### Your goal
Give the records again word for word. Leave every picture out.

### Data provided

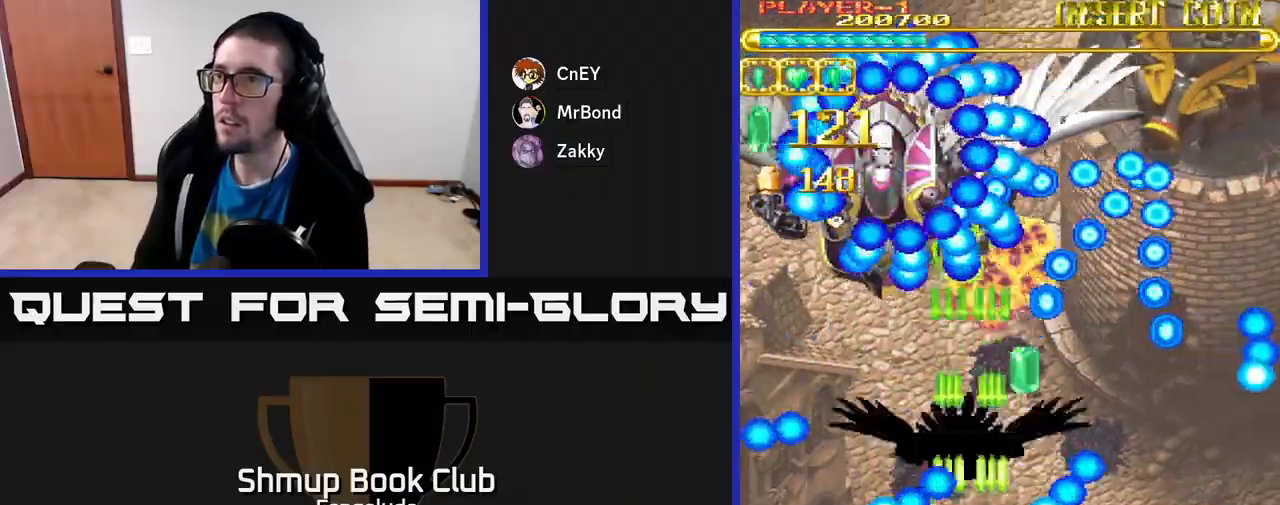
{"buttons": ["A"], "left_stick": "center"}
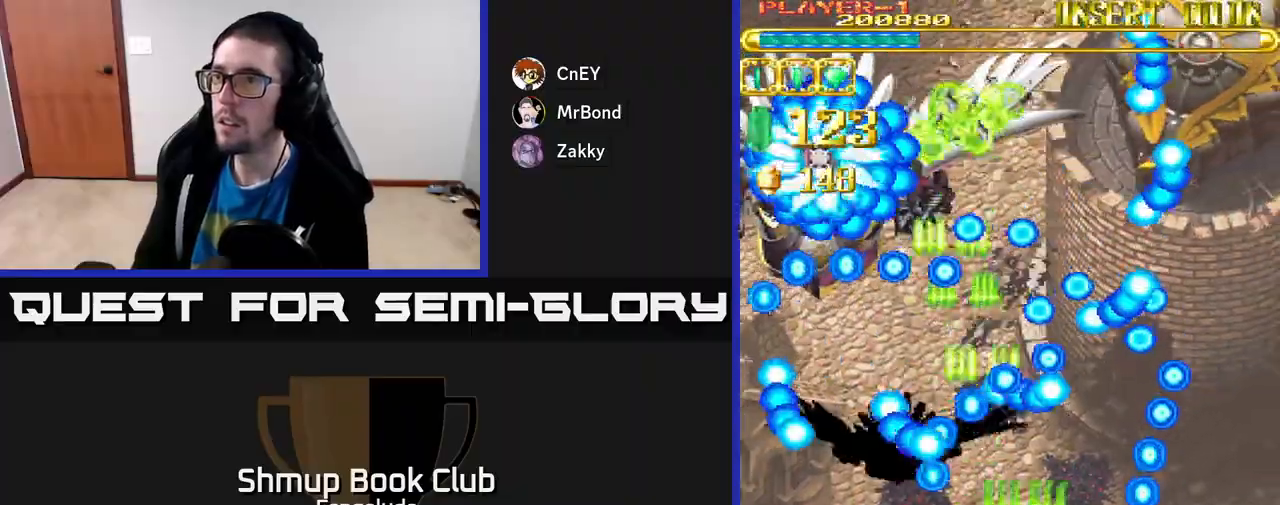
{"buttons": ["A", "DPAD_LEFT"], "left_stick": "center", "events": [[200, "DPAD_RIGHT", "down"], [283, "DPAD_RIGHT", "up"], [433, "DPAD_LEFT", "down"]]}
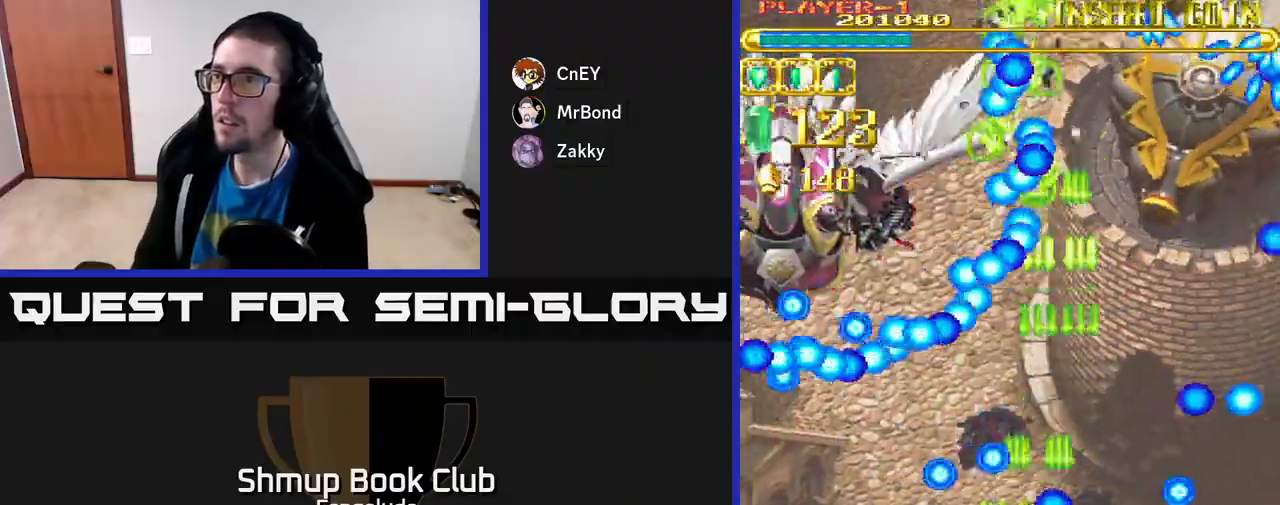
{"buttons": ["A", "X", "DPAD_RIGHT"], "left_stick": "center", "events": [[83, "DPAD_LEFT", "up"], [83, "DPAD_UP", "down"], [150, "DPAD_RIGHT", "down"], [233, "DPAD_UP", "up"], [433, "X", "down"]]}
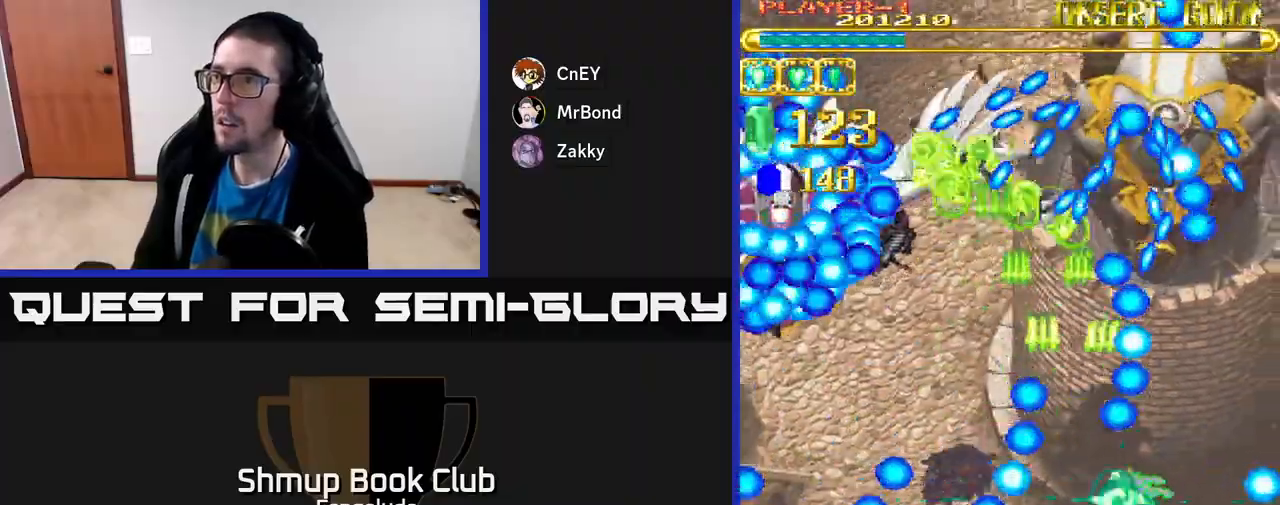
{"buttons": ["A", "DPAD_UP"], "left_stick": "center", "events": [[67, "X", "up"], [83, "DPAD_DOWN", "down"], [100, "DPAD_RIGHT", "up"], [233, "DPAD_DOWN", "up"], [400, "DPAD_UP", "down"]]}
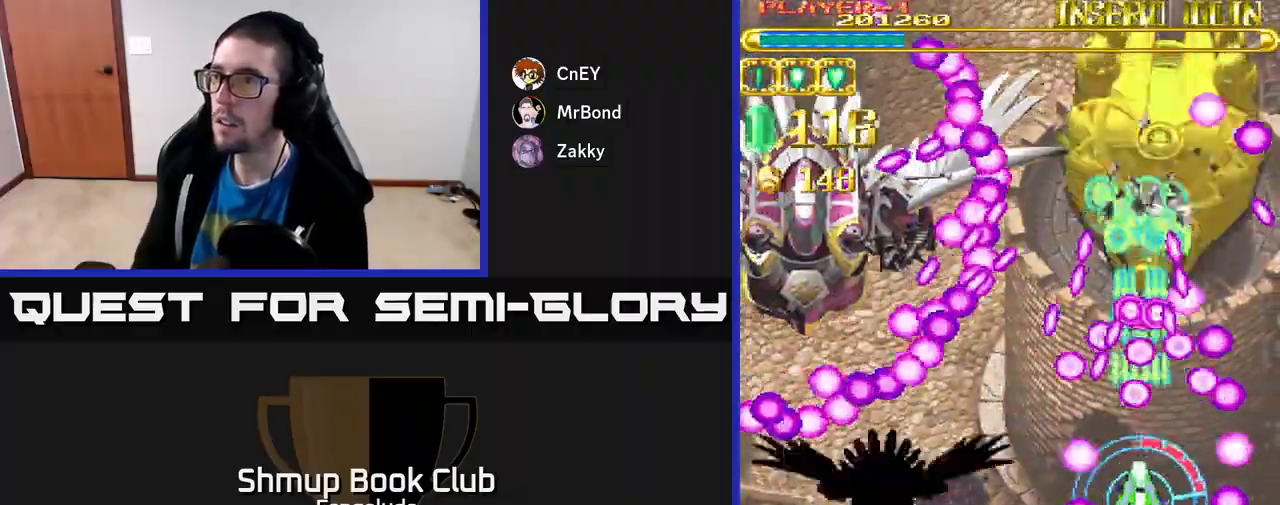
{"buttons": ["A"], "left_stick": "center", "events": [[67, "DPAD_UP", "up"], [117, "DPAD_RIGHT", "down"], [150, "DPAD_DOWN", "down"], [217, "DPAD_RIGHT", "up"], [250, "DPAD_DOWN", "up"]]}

### Exercise output
{"buttons": ["A"], "left_stick": "center"}
{"buttons": ["A", "DPAD_LEFT"], "left_stick": "center", "events": [[200, "DPAD_RIGHT", "down"], [283, "DPAD_RIGHT", "up"], [433, "DPAD_LEFT", "down"]]}
{"buttons": ["A", "X", "DPAD_RIGHT"], "left_stick": "center", "events": [[83, "DPAD_LEFT", "up"], [83, "DPAD_UP", "down"], [150, "DPAD_RIGHT", "down"], [233, "DPAD_UP", "up"], [433, "X", "down"]]}
{"buttons": ["A", "DPAD_UP"], "left_stick": "center", "events": [[67, "X", "up"], [83, "DPAD_DOWN", "down"], [100, "DPAD_RIGHT", "up"], [233, "DPAD_DOWN", "up"], [400, "DPAD_UP", "down"]]}
{"buttons": ["A"], "left_stick": "center", "events": [[67, "DPAD_UP", "up"], [117, "DPAD_RIGHT", "down"], [150, "DPAD_DOWN", "down"], [217, "DPAD_RIGHT", "up"], [250, "DPAD_DOWN", "up"]]}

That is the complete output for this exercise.